#### Task instructions
Reproduce the listing word for word. Skip any image.

#### Task material
== Segment start ==
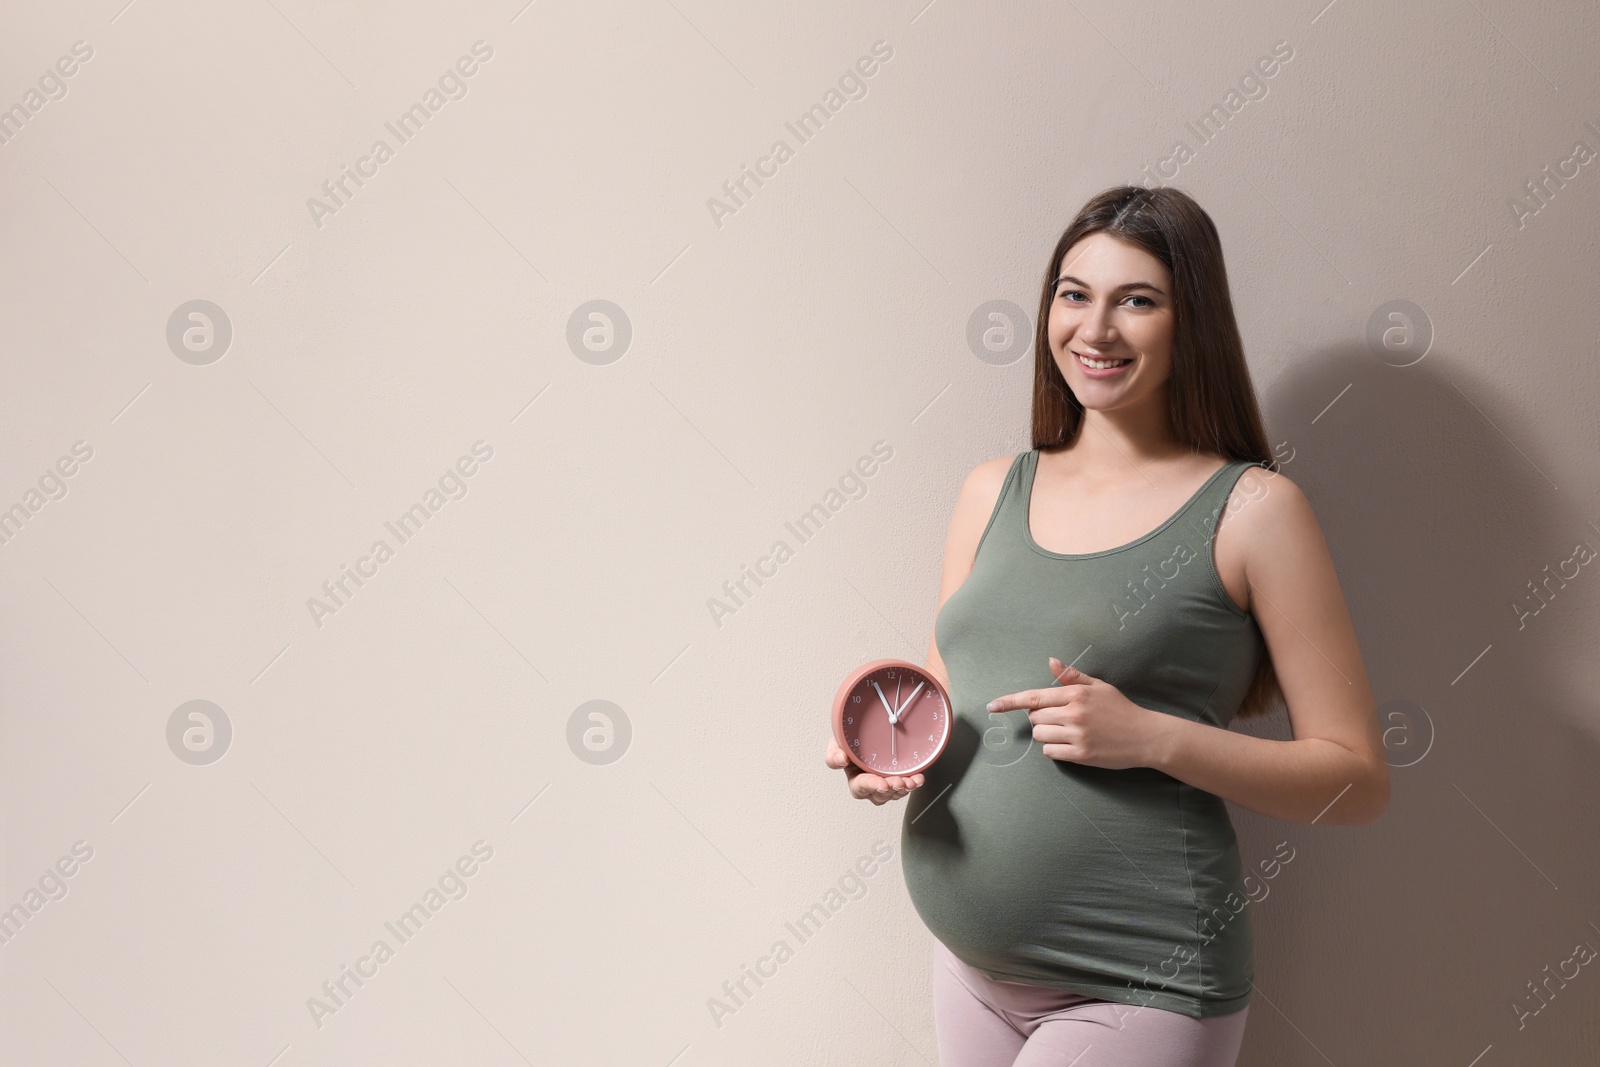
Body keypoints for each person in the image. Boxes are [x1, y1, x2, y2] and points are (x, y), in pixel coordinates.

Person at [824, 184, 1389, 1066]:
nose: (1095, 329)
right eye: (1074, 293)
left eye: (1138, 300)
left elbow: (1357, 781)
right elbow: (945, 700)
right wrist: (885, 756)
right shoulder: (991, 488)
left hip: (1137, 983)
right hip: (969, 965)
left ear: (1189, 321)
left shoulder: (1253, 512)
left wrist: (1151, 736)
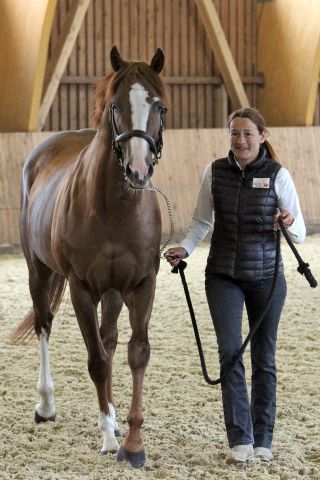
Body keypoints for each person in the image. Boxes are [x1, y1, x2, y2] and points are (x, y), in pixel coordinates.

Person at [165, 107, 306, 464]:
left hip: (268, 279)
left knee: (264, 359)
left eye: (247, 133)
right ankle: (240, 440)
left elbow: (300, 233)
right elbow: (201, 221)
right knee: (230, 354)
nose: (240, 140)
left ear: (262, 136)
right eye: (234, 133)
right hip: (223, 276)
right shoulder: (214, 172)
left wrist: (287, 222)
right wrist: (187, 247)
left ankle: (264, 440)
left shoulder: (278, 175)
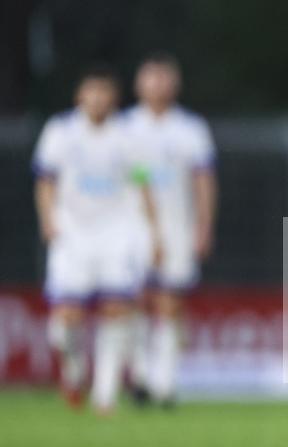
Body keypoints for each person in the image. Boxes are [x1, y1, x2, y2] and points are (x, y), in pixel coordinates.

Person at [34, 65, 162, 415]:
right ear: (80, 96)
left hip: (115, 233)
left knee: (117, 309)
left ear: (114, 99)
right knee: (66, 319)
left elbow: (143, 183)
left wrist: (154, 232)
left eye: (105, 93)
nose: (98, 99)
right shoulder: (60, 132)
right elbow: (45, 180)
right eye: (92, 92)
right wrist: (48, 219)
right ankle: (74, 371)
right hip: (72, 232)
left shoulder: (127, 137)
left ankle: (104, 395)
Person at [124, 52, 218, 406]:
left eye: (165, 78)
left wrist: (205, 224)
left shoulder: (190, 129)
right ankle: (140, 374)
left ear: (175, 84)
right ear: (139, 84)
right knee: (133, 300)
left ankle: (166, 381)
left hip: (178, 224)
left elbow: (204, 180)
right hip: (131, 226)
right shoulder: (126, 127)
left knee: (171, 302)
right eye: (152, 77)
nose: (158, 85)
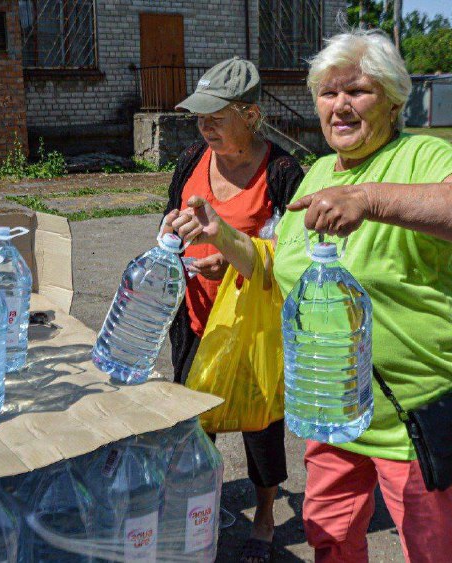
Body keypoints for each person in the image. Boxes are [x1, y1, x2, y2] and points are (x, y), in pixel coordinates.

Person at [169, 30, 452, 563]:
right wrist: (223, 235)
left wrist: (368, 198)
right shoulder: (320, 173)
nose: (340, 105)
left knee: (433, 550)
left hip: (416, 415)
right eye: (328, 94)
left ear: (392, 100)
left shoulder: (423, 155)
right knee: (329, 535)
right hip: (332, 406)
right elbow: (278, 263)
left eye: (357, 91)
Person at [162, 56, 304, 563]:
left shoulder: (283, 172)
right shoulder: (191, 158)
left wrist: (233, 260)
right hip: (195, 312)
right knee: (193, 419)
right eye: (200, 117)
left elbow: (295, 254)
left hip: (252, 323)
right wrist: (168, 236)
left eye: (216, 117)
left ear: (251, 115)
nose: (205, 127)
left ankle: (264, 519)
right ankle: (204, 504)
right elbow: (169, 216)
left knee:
== Segment end ==
#### The answer
Body keypoints for each person in the image. Boxes are [x1, y1, x2, y2] and points are (x, y), in pixel coordinates.

Person at [824, 184, 1389, 1066]:
nose: (1095, 329)
right eye: (1074, 293)
left eye: (1138, 300)
left elbow: (1357, 781)
right elbow: (945, 700)
right wrist: (885, 756)
right shoulder: (991, 488)
left hip: (1137, 983)
right hip: (969, 965)
left ear: (1189, 321)
left shoulder: (1253, 512)
left wrist: (1151, 736)
Body keypoints for each person in the image. Boxes are [x1, y1, x2, y2] and points are (x, y), in pixel coordinates.

Person at [165, 107, 306, 464]:
left hip: (268, 279)
left knee: (264, 359)
left eye: (247, 133)
right ankle: (240, 440)
left elbow: (300, 233)
right elbow: (201, 221)
right knee: (230, 354)
nose: (240, 140)
left ear: (262, 136)
right eye: (234, 133)
right hip: (223, 276)
right shoulder: (214, 172)
left wrist: (287, 222)
right wrist: (187, 247)
left ankle: (264, 440)
left shoulder: (278, 175)
Body keypoints for each person in the image. Boxes are [x1, y1, x2, y2] and points are (x, y), in pixel coordinates.

Person at [34, 65, 162, 415]:
right ear: (80, 96)
left hip: (115, 233)
left knee: (117, 309)
left ear: (114, 99)
right knee: (66, 319)
left elbow: (143, 183)
left wrist: (154, 232)
left eye: (105, 93)
nose: (98, 99)
right shoulder: (60, 132)
right elbow: (45, 180)
right eye: (92, 92)
right wrist: (48, 219)
right ankle: (74, 371)
right hip: (72, 232)
left shoulder: (127, 137)
left ankle: (104, 395)
Person at [124, 52, 218, 406]:
left eye: (165, 78)
left wrist: (205, 224)
left shoulder: (190, 129)
right ankle: (140, 374)
left ear: (175, 84)
right ear: (139, 84)
right knee: (133, 300)
left ankle: (166, 381)
left hip: (178, 224)
left elbow: (204, 180)
right hip: (131, 226)
right shoulder: (126, 127)
left knee: (171, 302)
right eye: (152, 77)
nose: (158, 85)
Body keypoints for each person in the image. Boxes are [x1, y1, x2, y2] and points are (x, y), in pixel coordinates.

Person at [169, 30, 452, 563]:
right wrist: (223, 235)
left wrist: (368, 198)
right shoulder: (320, 173)
nose: (340, 105)
left knee: (433, 550)
left hip: (416, 415)
right eye: (328, 94)
left ear: (392, 100)
left shoulder: (423, 155)
right knee: (329, 535)
right hip: (332, 406)
right elbow: (278, 263)
left eye: (357, 91)
Person at [162, 56, 304, 563]:
left shoulder: (283, 172)
right shoulder: (191, 158)
left wrist: (233, 260)
right hip: (195, 312)
right knee: (193, 419)
right eye: (200, 117)
left elbow: (295, 254)
left hip: (252, 323)
right wrist: (168, 236)
left eye: (216, 117)
left ear: (251, 115)
nose: (205, 127)
left ankle: (264, 519)
right ankle: (204, 504)
right elbow: (169, 216)
left knee:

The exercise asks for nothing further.